New report identifies 31 job licenses for Ohio to eliminate or scale back

Nov 18, 2015

The Buckeye Institute released a new report today advocating that licensing requirements be eliminated or sharply reduced for Ohioans in 31 occupations.

Forbidden to Succeed: How Licensure Laws Hold Back Ohioans documents how job licenses burden many low- and moderate income Ohioans in jobs such as hair salon manager, make-up artist, travel guide and social services assistant.

The expensive and often unnecessary licensing requirements make it hard for workers to get ahead and for small businesses to succeed, the report said.

“A job is a stepping-stone to a better life for low-income Ohioans. Unfortunately, many moderate-income jobs in Ohio require hundreds of dollars in government licensure fees plus the completion of thousands of hours of training,” writes Tom Lampman, the William and Helen Diehl Fiscal Policy Fellow at The Buckeye Institute.

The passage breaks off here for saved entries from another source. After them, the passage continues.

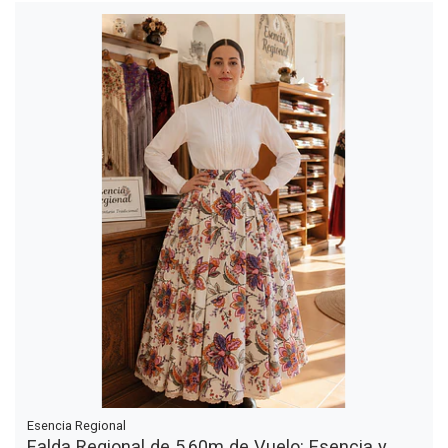
Esencia Regional
Falda Regional de 5,60m de Vuelo: Esencia y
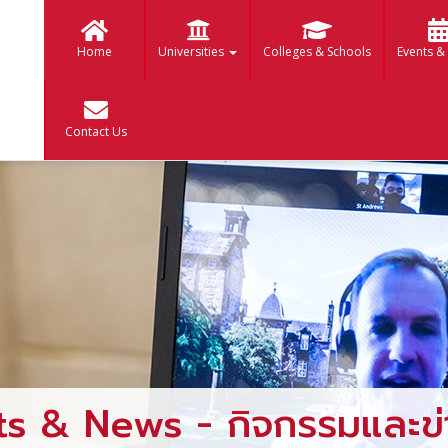
Home
Universities
Colleges & Schools
Events &
Contact Us
ts & News - กิจกรรมและข่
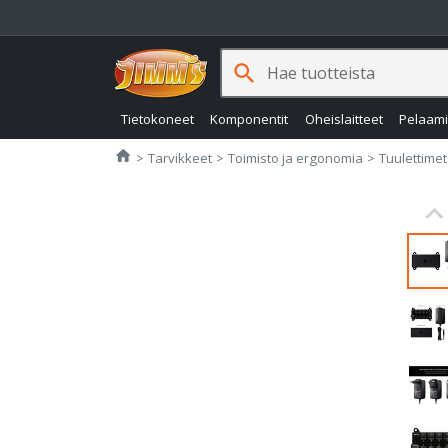
search
Tietokoneet
Komponentit
Oheislaitteet
Pelaam
Jimms.fi
home
Tarvikkeet
Toimisto ja ergonomia
Tuulettimet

The institute’s report was released at an Ohio Statehouse news briefing attended by four legislators from both parties: Sen. Kris Jordan (R-Delaware); Sen. Charleta Tavares (D-Columbus); Rep. Kristina Roegner (R-Hudson); and Rep. Alicia Reece (D-Cincinnati).

The legislators have targeted the hair salon manager’s license for elimination. Ohio is the only state that has this license, burdening cosmetology students with extra debt and requiring hair stylists to have a special state license to get promoted.

In the photo, Sen. Jordan and salon owner Charles Penzone listen to Sen. Tavares explain why the hair salon manager’s license should be eliminated. Salon owners should be free to judge “the skills and talent of the individual and whether they have what it takes to be a supervisor,” she said.

Ohio is the only state to have a hair salon manager’s license. “This is the most ludicrous law ever passed in our industry,” said Penzone, who, with his wife, owns six upscale salons employing nearly 500 people in the Columbus area.